The Taylor Gang gravity bing comes in an exclusive black and gold colorway and features two glass globes on a metal base made of aircraft-grade aluminum, surgical grade stainless steel, and high-quality Teflon seals.
Taylor Gang includes artists Ty Dolla $ign, Juicy J, and Berner among others — the former of which has his own line Stündenglass collab with his Cookies brand.
“We’re very excited to launch the official Taylor Gang x Stündenglass. We use glass in our everyday lives, so it only made sense to team up and create an exclusive Taylor Gang collaboration for the fans,” Taylor Gang said.
No Super Bowl for Brock Ollie
With medicinal marijuana being legal in 37 states and recreational cannabis allowed in 18, we should be seeing commercials for companies, products, and services almost as frequently as commercials for sports betting, which is permitted in 30 states in some form.
However, mainstream cannabis advertising continues to be non-existent, as demonstrated in the recent news that NBC has rejected an ad by cannabis e-commerce and advertising platform Weedmaps from being shown during the Super Bowl LVI event his coming Sunday.
Weedmaps reportedly approached the network late last year about airing a Super Bowl commercial that would be “similar to a PSA,” according to reports. Execs volunteered to present some of their earlier educational-based programming, assuring NBC executives that it would not contain any direct-sell messages, which are still forbidden under federal law.
“The answer was a hard no — they wouldn’t even entertain the conversation,” Weedmaps Chief Operating Officer Juanjo Feijoo told Adweek. “We see ourselves as trying to be trailblazers in the industry and making new inroads where others haven’t gone before in cannabis advertising.
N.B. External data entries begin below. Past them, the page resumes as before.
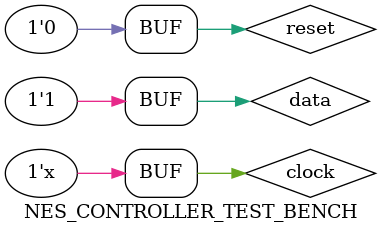
<source format=v>
`timescale 1ns / 1ps


module NES_CONTROLLER_TEST_BENCH;

	// Inputs
	reg clock;
	reg data;
	reg reset;

	// Outputs
	wire latch;
	wire pulse;

	wire [7:0] controller_data;

	// Instantiate the Unit Under Test (UUT)
	NES_CONTROLLER uut (
		.clock(clock), 
		.data(data), 
		.reset(reset),
		.latch(latch), 
		.pulse(pulse), 
		.controller_data(controller_data)
	);

	initial begin
		// Initialize Inputs
		clock = 0;
		data = 1;
		reset = 1;

		// Wait 1 us for global reset to finish
		#1000;
		
		reset = 0;
        
		// Add stimulus here
		#16666667;
		data = 1;
		#22000
		data = 1'b0;
		#6000
		data = 1'b1;
		#6000
		data = 1'b0;
		#6000 
		data = 1'b1;
	end
      
		always #5 clock = ~clock;
endmodule


</source>
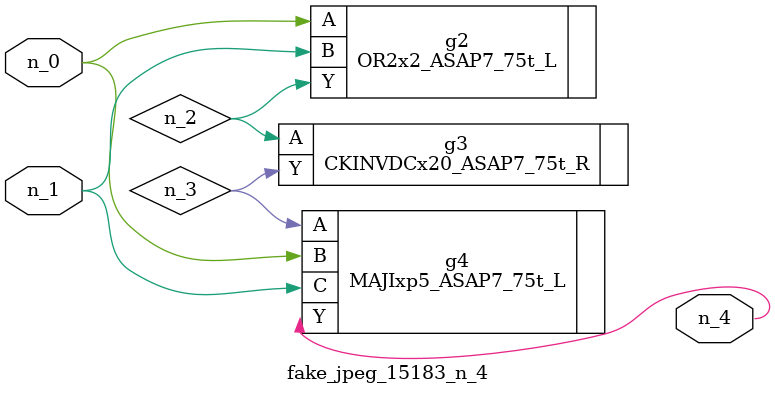
<source format=v>
module fake_jpeg_15183_n_4 (n_0, n_1, n_4);

input n_0;
input n_1;

output n_4;

wire n_2;
wire n_3;

OR2x2_ASAP7_75t_L g2 ( 
.A(n_0),
.B(n_1),
.Y(n_2)
);

CKINVDCx20_ASAP7_75t_R g3 ( 
.A(n_2),
.Y(n_3)
);

MAJIxp5_ASAP7_75t_L g4 ( 
.A(n_3),
.B(n_0),
.C(n_1),
.Y(n_4)
);


endmodule
</source>
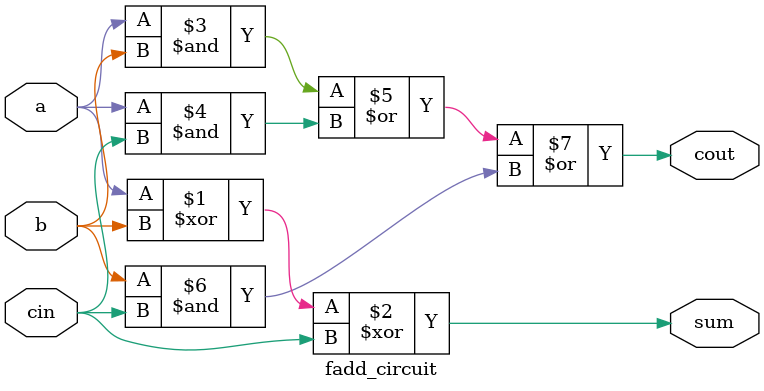
<source format=v>
module fadd_circuit( 
   input a, b, cin,
   output cout, sum 
);
   assign sum = a^b^cin;
	assign cout = (a&b)|(a&cin)|(b&cin);
endmodule 
</source>
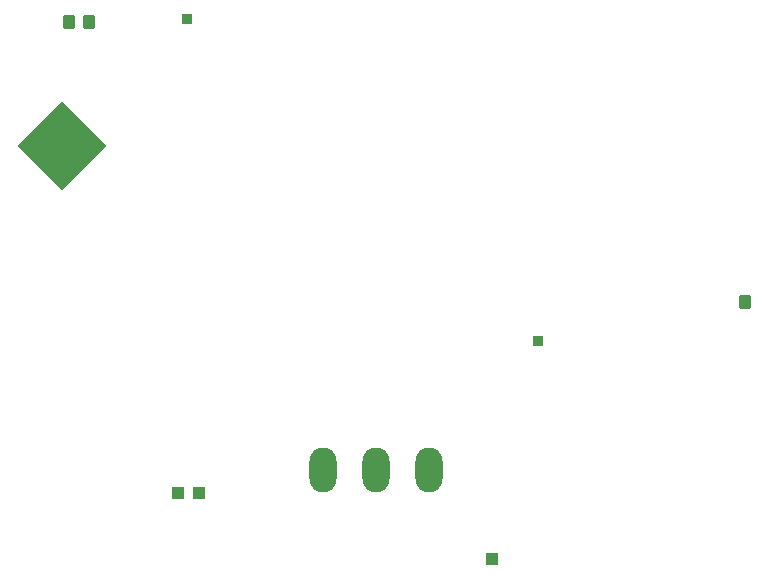
<source format=gbs>
G04 Layer: BottomSolderMaskLayer*
G04 EasyEDA v6.5.42, 2024-06-01 20:13:01*
G04 56b61418f79f422a81827ce91bc8f804,a42f065a0689404bb1480e5e311d6757,10*
G04 Gerber Generator version 0.2*
G04 Scale: 100 percent, Rotated: No, Reflected: No *
G04 Dimensions in millimeters *
G04 leading zeros omitted , absolute positions ,4 integer and 5 decimal *
%FSLAX45Y45*%
%MOMM*%

%AMMACRO1*1,1,$1,$2,$3*1,1,$1,$4,$5*1,1,$1,0-$2,0-$3*1,1,$1,0-$4,0-$5*20,1,$1,$2,$3,$4,$5,0*20,1,$1,$4,$5,0-$2,0-$3,0*20,1,$1,0-$2,0-$3,0-$4,0-$5,0*20,1,$1,0-$4,0-$5,$2,$3,0*4,1,4,$2,$3,$4,$5,0-$2,0-$3,0-$4,0-$5,$2,$3,0*%
%ADD10MACRO1,0.1016X0.45X0.5X0.45X-0.5*%
%ADD11R,0.9656X0.9081*%
%ADD12R,1.0015X1.1016*%
%ADD13MACRO1,0.1016X0X-3.6765X-3.6765X0*%
%ADD14O,2.3000208000000004X3.8000178000000004*%

%LPD*%
D10*
G01*
X6968390Y3835400D03*
G01*
X1248491Y6210300D03*
G01*
X1418490Y6210300D03*
D11*
G01*
X2247900Y6234836D03*
D12*
G01*
X4829903Y1663700D03*
G01*
X2345606Y2222500D03*
G01*
X2175603Y2222500D03*
D13*
G01*
X1192213Y5157786D03*
D14*
G01*
X3398100Y2413000D03*
G01*
X3848087Y2413000D03*
G01*
X4298099Y2413000D03*
D11*
G01*
X5219700Y3506063D03*
M02*

</source>
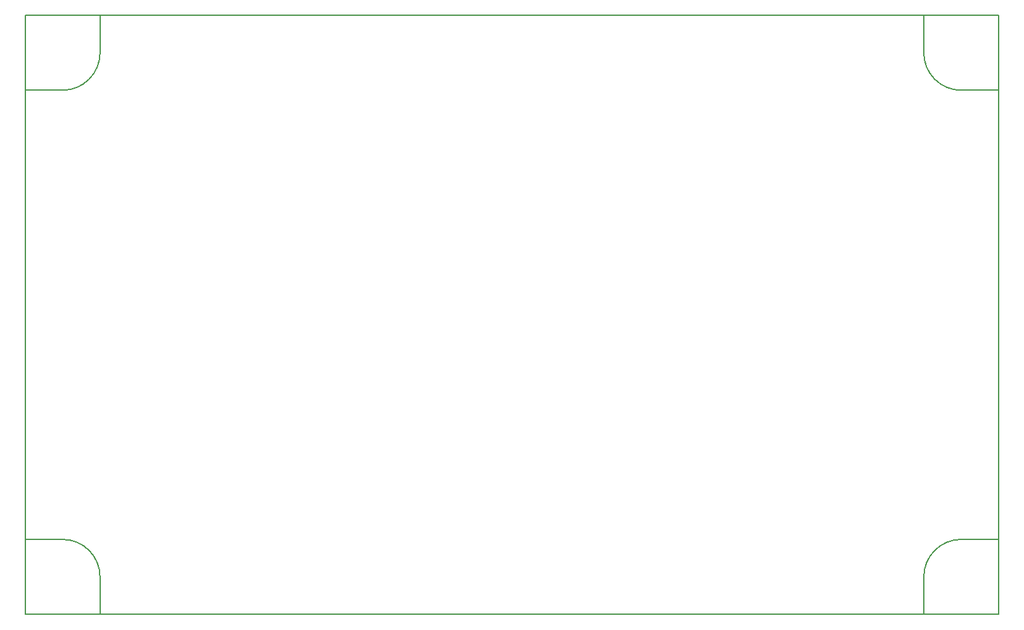
<source format=gko>
G04*
G04 #@! TF.GenerationSoftware,Altium Limited,Altium Designer,21.6.1 (37)*
G04*
G04 Layer_Color=16711935*
%FSLAX44Y44*%
%MOMM*%
G71*
G04*
G04 #@! TF.SameCoordinates,3233E1FD-44FA-4E4D-806F-7065AC5E4394*
G04*
G04*
G04 #@! TF.FilePolarity,Positive*
G04*
G01*
G75*
%ADD16C,0.2000*%
D16*
X1250000Y100000D02*
G03*
X1200000Y50000I0J-50000D01*
G01*
Y750000D02*
G03*
X1250000Y700000I50000J0D01*
G01*
X100000Y50000D02*
G03*
X50000Y100000I-50000J0D01*
G01*
Y700000D02*
G03*
X100000Y750000I0J50000D01*
G01*
X0Y800000D02*
X1300000D01*
Y0D02*
Y800000D01*
X0Y0D02*
Y800000D01*
Y0D02*
X1300000D01*
X1250000Y100000D02*
X1300000D01*
X1200000Y0D02*
Y50000D01*
X100000Y0D02*
Y50000D01*
X1250000Y700000D02*
X1300000D01*
X1200000Y750000D02*
Y800000D01*
X0Y100000D02*
X50000D01*
X0Y700000D02*
X50000D01*
X100000Y750000D02*
Y800000D01*
M02*

</source>
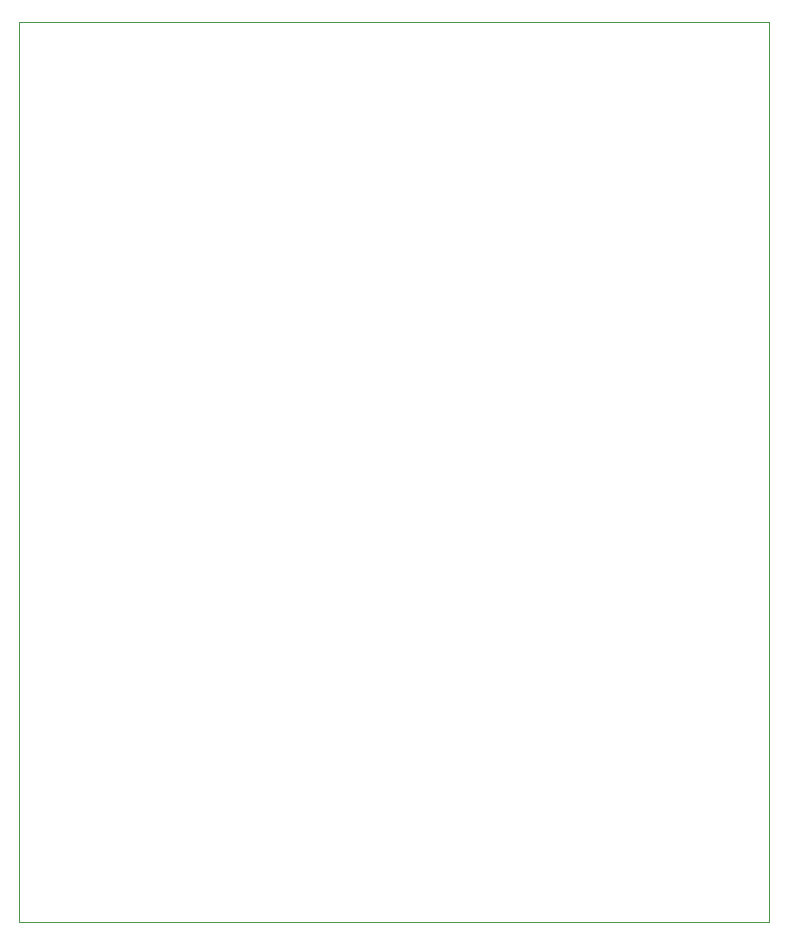
<source format=gbr>
%TF.GenerationSoftware,KiCad,Pcbnew,8.0.8*%
%TF.CreationDate,2025-02-24T20:58:23+01:00*%
%TF.ProjectId,TDSystemsVikingSCSICabkit,54445379-7374-4656-9d73-56696b696e67,rev?*%
%TF.SameCoordinates,Original*%
%TF.FileFunction,Profile,NP*%
%FSLAX46Y46*%
G04 Gerber Fmt 4.6, Leading zero omitted, Abs format (unit mm)*
G04 Created by KiCad (PCBNEW 8.0.8) date 2025-02-24 20:58:23*
%MOMM*%
%LPD*%
G01*
G04 APERTURE LIST*
%TA.AperFunction,Profile*%
%ADD10C,0.050000*%
%TD*%
G04 APERTURE END LIST*
D10*
X102362000Y-62992000D02*
X102362000Y-139192000D01*
X165862000Y-62992000D02*
X165862000Y-139192000D01*
X102362000Y-62992000D02*
X165862000Y-62992000D01*
X102362000Y-139192000D02*
X165862000Y-139192000D01*
M02*

</source>
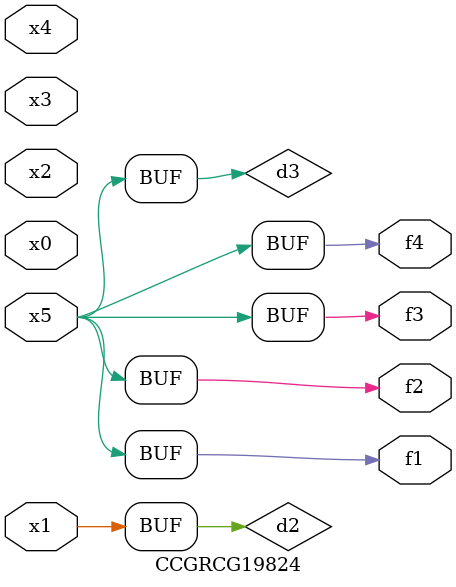
<source format=v>
module CCGRCG19824(
	input x0, x1, x2, x3, x4, x5,
	output f1, f2, f3, f4
);

	wire d1, d2, d3;

	not (d1, x5);
	or (d2, x1);
	xnor (d3, d1);
	assign f1 = d3;
	assign f2 = d3;
	assign f3 = d3;
	assign f4 = d3;
endmodule

</source>
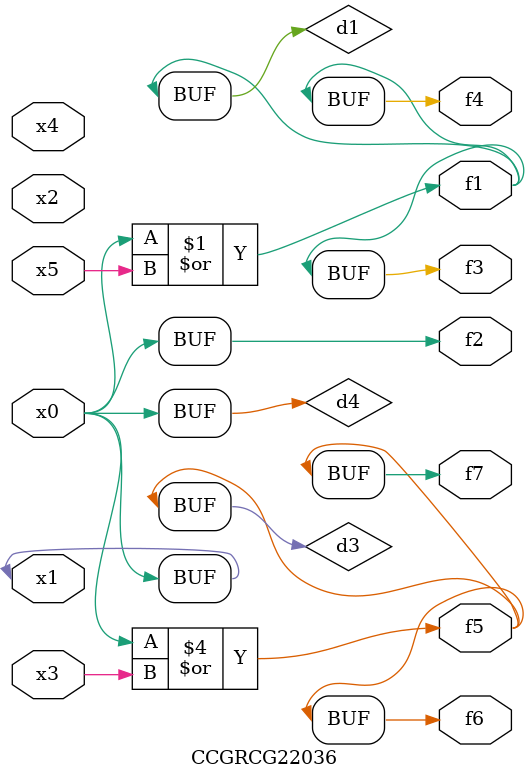
<source format=v>
module CCGRCG22036(
	input x0, x1, x2, x3, x4, x5,
	output f1, f2, f3, f4, f5, f6, f7
);

	wire d1, d2, d3, d4;

	or (d1, x0, x5);
	xnor (d2, x1, x4);
	or (d3, x0, x3);
	buf (d4, x0, x1);
	assign f1 = d1;
	assign f2 = d4;
	assign f3 = d1;
	assign f4 = d1;
	assign f5 = d3;
	assign f6 = d3;
	assign f7 = d3;
endmodule

</source>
So it was disappointing.”
The contentious ad personifies cannabis as Brock Ollie, a head of broccoli, the veggie emoji commonly used as a visual representation of cannabis in marketing. The 30-second ad takes viewers through a day in the life of Brock Ollie, whose superfood identity is in jeopardy as he is repeatedly misidentified as cannabis. The ad offers a lighthearted take on the industry’s issues, such as social media censorship and a lack of clear advertising standards, which limit cannabis-related commercials during nationally televised events like the Super Bowl.
“Despite three quarters of the country having legalized cannabis and the bipartisan enthusiasm we continue to see in support for change at the federal level, the industry continues to face roadblocks that inhibit competition in the legal market and stifle opportunities to educate,” Chris Beals, CEO of Weedmaps said. “There’s an irony in the fact that the biggest night for advertising will feature an array of consumer brands in regulated industries, from beverage alcohol to sports betting, yet legal cannabis retailers, brands and businesses have been boxed out.”
The game between the Cincinnati Bengals and Los Angeles Rams will be played Sunday in L.A.